Re. what Domo said about f/r balance- Brakes have a check valve that typically varies the amount of pressure/force applied between front and rear. Not sure 100% if this is true for tC 'cause they actually have separate master cylinders. A manually adjustable system is often installed/used by racers.
As mentioned, it is a good idea to remove some brake fluid from the resevoir before pressing the piston, due to its very corrosive nature to paint. Brakes can gather water (and dust) over time, and it's a good idea to bleed/replace fluid; to get out any dirt, air or water. Kits are easy to find (even make). Make sure your at the right level before you call it a day.
A ghetto way of changing much of the fluid is to use a syringe/baster to pull out as much as possible from the resevoir, but not all the way so as to introduce air in. It's important to not touch the pedal during this and dispose of used fluid with a recycling facility! You can't expect to get it all clean, you get what you pay for.
ReticulatingPigeon- driving with the e-brake won't ruin your rears. the e-brake is an inner drum-style, that's separate from the disc setup. Your e-brake may be worn tho'
my pad platess are all rusted into pieces. Where can i get those plates? i don't remember if new pads come with them.
tc-guy
06-26-2011, 08:33 PM
i would get the factory ones. its called a shim kit. comes with all the shims and screechers for the pads. don't know the part number off the top of my head
GammaTNT
06-26-2011, 10:06 PM
i saw these pads on advance auto part's site. it said they come with shim.
Does that mean i don't need the stock ones?

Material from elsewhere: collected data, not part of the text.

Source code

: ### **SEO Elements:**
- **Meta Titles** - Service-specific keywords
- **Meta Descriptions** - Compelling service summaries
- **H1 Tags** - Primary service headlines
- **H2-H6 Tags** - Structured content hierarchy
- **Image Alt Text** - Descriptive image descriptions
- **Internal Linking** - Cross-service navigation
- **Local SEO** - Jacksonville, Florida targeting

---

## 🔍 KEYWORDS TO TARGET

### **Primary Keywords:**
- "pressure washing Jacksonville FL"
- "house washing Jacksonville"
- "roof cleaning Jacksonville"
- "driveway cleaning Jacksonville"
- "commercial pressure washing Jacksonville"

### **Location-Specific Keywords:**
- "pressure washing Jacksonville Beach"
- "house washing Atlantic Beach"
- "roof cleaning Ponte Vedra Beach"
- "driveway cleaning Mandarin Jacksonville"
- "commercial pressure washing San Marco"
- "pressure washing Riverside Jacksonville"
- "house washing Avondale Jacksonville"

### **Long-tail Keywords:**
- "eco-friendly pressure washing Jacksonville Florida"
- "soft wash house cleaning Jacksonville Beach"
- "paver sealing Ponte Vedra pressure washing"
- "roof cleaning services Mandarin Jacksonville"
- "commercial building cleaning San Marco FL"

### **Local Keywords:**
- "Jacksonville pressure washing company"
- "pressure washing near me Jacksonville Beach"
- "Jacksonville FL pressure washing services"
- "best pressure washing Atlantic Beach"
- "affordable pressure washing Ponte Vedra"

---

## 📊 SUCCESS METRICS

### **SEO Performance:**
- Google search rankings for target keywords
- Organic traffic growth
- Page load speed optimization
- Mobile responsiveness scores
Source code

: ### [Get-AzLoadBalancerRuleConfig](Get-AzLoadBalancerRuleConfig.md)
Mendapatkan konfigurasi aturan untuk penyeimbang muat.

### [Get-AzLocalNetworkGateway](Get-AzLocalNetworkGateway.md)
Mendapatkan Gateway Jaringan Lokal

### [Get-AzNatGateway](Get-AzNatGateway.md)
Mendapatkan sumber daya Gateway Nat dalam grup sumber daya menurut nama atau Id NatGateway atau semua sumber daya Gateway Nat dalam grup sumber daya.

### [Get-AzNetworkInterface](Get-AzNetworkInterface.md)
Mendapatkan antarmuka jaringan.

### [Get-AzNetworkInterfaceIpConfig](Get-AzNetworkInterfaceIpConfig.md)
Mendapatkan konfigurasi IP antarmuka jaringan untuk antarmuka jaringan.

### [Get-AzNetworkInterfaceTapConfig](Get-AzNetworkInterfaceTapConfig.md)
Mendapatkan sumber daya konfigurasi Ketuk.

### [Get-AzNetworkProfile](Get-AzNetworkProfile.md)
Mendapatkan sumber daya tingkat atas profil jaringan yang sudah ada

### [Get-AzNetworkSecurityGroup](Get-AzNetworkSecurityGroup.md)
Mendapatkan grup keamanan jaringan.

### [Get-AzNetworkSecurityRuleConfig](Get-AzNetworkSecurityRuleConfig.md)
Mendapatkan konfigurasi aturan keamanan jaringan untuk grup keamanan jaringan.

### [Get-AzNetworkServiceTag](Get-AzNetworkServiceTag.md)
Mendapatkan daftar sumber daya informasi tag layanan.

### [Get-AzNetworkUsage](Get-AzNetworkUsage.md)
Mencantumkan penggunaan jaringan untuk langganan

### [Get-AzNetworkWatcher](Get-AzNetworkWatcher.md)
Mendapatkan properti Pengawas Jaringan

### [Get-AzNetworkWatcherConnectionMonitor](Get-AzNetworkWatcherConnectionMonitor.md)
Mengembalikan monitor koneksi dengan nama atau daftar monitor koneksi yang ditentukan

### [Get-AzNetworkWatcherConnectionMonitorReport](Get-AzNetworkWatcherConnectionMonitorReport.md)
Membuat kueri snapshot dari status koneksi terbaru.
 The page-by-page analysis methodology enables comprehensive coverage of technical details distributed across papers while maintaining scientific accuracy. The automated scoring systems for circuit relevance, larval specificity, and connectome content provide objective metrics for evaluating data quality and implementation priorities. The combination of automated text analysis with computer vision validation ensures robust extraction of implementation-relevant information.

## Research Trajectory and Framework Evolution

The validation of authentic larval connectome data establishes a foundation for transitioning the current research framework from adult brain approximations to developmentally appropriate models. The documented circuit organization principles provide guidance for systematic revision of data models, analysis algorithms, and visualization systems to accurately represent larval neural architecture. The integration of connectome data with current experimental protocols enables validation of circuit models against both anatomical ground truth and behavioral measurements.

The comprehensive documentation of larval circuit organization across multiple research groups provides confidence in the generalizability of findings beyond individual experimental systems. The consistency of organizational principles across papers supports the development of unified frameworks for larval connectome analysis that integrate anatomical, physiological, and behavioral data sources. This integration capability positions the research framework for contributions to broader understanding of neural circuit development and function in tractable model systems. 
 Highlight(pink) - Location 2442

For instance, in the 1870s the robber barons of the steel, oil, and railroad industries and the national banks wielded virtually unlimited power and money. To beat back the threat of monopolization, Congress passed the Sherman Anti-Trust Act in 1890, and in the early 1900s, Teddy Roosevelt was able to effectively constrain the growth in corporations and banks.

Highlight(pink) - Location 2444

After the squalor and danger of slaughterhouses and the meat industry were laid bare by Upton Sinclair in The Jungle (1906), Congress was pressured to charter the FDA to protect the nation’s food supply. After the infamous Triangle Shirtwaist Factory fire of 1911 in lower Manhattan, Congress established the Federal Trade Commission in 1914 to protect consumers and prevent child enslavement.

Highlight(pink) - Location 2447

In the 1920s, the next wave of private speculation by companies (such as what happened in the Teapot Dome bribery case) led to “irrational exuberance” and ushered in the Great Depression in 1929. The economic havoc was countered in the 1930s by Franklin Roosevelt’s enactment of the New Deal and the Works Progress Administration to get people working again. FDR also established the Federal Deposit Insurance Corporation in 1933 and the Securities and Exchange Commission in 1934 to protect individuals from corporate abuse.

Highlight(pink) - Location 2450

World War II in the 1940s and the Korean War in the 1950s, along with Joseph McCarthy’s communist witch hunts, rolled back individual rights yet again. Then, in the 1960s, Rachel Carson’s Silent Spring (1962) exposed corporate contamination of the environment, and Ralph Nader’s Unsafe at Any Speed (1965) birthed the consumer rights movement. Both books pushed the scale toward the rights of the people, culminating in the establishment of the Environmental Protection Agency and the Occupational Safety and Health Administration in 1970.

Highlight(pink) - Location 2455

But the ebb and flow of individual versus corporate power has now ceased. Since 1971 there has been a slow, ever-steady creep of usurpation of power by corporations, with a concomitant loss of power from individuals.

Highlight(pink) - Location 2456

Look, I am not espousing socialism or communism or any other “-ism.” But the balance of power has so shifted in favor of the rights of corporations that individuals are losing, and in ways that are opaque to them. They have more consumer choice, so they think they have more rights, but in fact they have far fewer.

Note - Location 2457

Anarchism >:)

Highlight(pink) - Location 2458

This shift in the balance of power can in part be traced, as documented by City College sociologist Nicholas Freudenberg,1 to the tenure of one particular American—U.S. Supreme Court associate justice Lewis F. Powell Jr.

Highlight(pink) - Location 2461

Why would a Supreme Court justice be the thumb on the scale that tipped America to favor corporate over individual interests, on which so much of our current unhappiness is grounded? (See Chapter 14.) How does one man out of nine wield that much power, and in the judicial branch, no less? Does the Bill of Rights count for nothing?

https://lh3.googleusercontent.com/-0TpBqlig8ko/TgedyAtH3YI/AAAAAAAAB90/n1LgCSazNNM/s800/brake.jpg
GammaTNT
06-27-2011, 06:35 AM
i found a extra set of new Akebono pads for my dad's Camry. They have shim on them. So i don't think i will need to buy new factory shims.
Thanks again TC-Guy
othater
07-11-2011, 09:14 PM
(we have floating calipers, lube the guide pins.)
(With floating calipers, it is important to (clean, replace or) at least grease both pins.)
Anyone have a picture of the guide pins? and what type of grease.
I replaced the pads already. I should have read all the post before I put everything back together.
It was easy enough with this tutorial that I want to take it apart to grease the pins.
Thanks for the help. Saved me $$.
hypothesis
09-12-2011, 01:34 AM
Thanks for the write-up just did this myself, saved me a couple bucks :-D..
Azul
11-16-2011, 07:53 AM
Referred to this thread more than once. Thanks. I think I got it now.